▸ Supplied text
BEGIN
The IoT-cloud platform 102 can be a cloud infrastructure capable of providing cloud-based services such data storage services, data analytics services, data visualization services, etc. based on the plant data. The IoT-cloud platform 102 can be part of public cloud or a private cloud. The IoT-cloud platform 102 may enable data scientists/software vendors to provide software applications/firmware as a service, thereby eliminating a need for software maintenance, upgrading, and backup by the users. The software application can be full application, or software patch. In some embodiments, the software application may be an analytical application for performing data analytics on the IoT-based devices 104A-N. For example, the software application may include an application for down-sampling of time series data, filtering time series data based on thresholds or moving averages, performing Fast-Fourier transform on vibration data and filtering frequencies which indicate anomaly, performing liner regression and trend prediction, local classification using support vector machine classifiers, neural network or deep learning classifiers, performing stream analytics, etc. For example, the firmware may include PLC firmware, HMI screens, firmware for motor drives, CNC machines, robots, etc.
The IoT-cloud platform 102 is further illustrated in greater detail in
The processor(s) 202 may be one or more processing units (e.g., servers) capable of processing requests from the IoT-based devices 104A-N and the user device 108. The processor(s) 202 is also capable of executing machine-readable instructions stored on a computer-readable storage medium such as the memory unit 204 for performing various functions such as processing plant data, analyzing plant data, providing visualization of the analyzed plant data, issuing control commands, managing the IoT-based devices 104A-N (authentication, communication, upgradation) and so on.
END
▸ Instruction A
Translate this sentence from the IoT-cloud platform text into Spanish: "The IoT-cloud platform 102 can be part of public cloud or a private cloud."
▸ Instruction B
Answer these questions from the IoT-cloud platform text:
(i) Besides a full application, what else can the software application be?
(ii) What example is given of units the processor(s) 202 may be?
(iii) What is named as an example of a computer-readable storage medium?
▸ Instruction C
Duplicate a passage from the IoT-cloud platform text. Begin at the words "The IoT-cloud platform 102 is" and stop after "upgradation) and so on.".
The items after this point come from a different source than the IoT-cloud platform text.

▸ Material
BEGIN
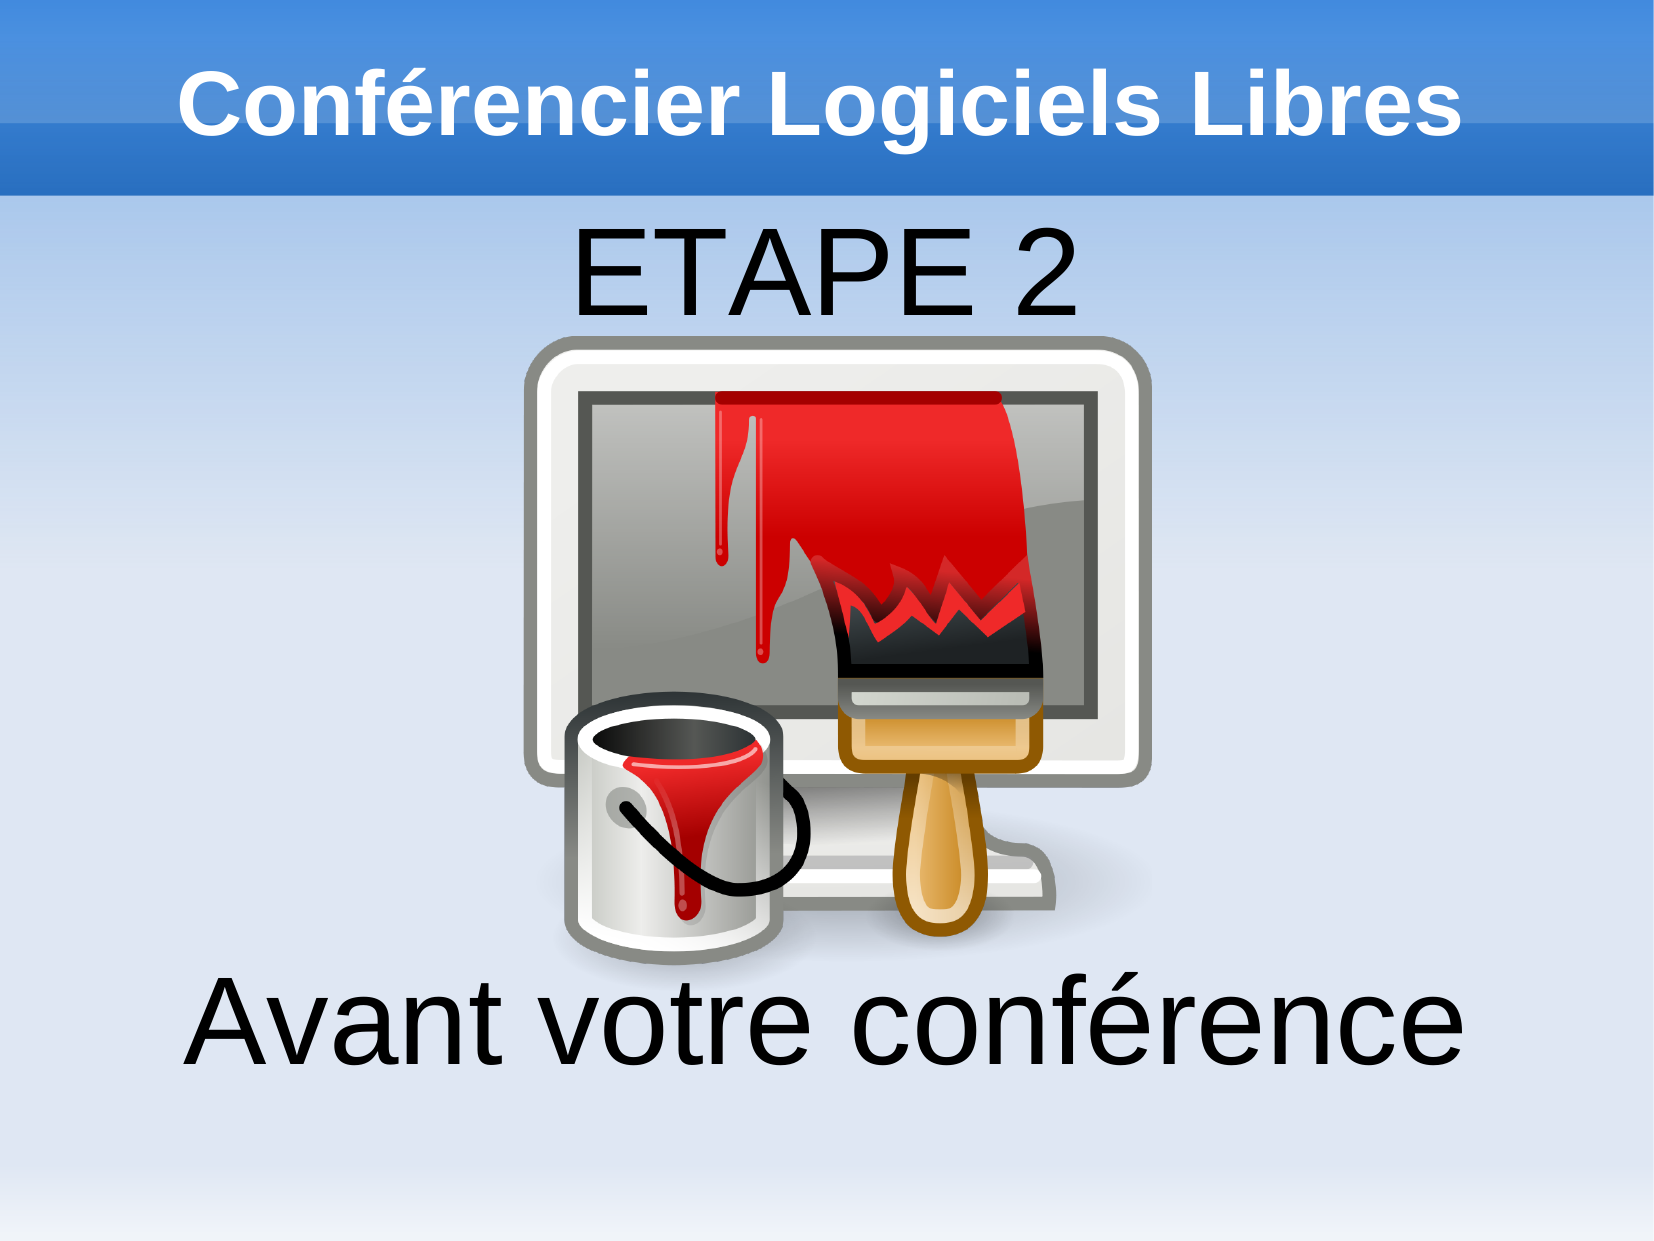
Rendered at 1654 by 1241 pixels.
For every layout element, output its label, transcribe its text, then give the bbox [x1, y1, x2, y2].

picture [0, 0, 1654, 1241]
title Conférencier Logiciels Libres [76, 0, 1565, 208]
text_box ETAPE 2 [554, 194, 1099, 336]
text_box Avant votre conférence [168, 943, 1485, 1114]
END
▸ Finished answer A
La plataforma IoT-cloud 102 puede formar parte de una nube pública o de una nube privada.

▸ Finished answer B
(i) A software patch.
(ii) Servers.
(iii) The memory unit 204.

▸ Finished answer C
The IoT-cloud platform 102 is further illustrated in greater detail in
The processor(s) 202 may be one or more processing units (e.g., servers) capable of processing requests from the IoT-based devices 104A-N and the user device 108. The processor(s) 202 is also capable of executing machine-readable instructions stored on a computer-readable storage medium such as the memory unit 204 for performing various functions such as processing plant data, analyzing plant data, providing visualization of the analyzed plant data, issuing control commands, managing the IoT-based devices 104A-N (authentication, communication, upgradation) and so on.